** MATERIALS PROVIDED follows **

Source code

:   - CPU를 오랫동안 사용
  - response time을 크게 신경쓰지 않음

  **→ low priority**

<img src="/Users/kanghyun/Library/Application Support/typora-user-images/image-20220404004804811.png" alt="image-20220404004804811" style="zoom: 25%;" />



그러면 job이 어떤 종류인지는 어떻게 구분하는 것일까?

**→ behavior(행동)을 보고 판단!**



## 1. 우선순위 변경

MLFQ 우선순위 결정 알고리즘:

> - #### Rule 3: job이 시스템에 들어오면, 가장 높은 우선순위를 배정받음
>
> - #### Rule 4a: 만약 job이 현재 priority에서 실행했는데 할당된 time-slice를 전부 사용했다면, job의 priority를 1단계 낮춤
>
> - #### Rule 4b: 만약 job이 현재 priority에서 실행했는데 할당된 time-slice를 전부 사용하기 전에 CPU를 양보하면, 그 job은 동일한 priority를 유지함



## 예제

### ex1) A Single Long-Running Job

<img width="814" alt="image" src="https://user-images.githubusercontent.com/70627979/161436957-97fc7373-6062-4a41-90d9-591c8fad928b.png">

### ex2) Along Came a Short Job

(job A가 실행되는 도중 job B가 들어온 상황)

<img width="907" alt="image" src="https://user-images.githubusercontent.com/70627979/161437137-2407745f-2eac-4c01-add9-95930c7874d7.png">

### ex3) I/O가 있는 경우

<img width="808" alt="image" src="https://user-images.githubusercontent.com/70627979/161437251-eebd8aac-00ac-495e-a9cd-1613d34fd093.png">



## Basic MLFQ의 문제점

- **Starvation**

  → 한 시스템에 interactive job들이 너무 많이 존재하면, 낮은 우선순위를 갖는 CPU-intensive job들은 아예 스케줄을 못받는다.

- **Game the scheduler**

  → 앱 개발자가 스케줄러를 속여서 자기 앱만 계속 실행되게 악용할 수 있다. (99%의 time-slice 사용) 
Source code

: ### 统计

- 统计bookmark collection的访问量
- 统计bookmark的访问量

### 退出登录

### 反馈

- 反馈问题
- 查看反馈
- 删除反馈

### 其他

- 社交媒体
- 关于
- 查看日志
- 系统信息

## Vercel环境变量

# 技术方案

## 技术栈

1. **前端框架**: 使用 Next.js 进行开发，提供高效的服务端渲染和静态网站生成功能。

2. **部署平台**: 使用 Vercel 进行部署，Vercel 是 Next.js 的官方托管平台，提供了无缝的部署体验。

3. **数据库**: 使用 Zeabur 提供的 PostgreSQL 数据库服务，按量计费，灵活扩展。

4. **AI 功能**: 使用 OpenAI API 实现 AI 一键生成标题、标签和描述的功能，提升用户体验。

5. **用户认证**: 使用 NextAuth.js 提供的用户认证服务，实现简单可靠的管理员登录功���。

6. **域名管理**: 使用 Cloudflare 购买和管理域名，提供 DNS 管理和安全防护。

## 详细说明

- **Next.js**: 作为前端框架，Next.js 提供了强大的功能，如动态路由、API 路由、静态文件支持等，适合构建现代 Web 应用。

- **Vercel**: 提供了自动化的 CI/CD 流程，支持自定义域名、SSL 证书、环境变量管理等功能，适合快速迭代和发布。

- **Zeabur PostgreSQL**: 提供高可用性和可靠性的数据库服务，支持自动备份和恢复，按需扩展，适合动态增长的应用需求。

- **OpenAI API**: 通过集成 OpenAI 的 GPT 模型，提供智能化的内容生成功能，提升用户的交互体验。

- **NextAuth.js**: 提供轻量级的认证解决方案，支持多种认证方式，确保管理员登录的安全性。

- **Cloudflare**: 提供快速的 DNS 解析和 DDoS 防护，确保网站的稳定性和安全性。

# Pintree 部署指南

** End of MATERIALS PROVIDED **

Among the lines above, return those that contain the string "Zeabur".

_SOLVED EXERCISE_.
3. **数据库**: 使用 Zeabur 提供的 PostgreSQL 数据库服务，按量计费，灵活扩展。
- **Zeabur PostgreSQL**: 提供高可用性和可靠性的数据库服务，支持自动备份和恢复，按需扩展，适合动态增长的应用需求。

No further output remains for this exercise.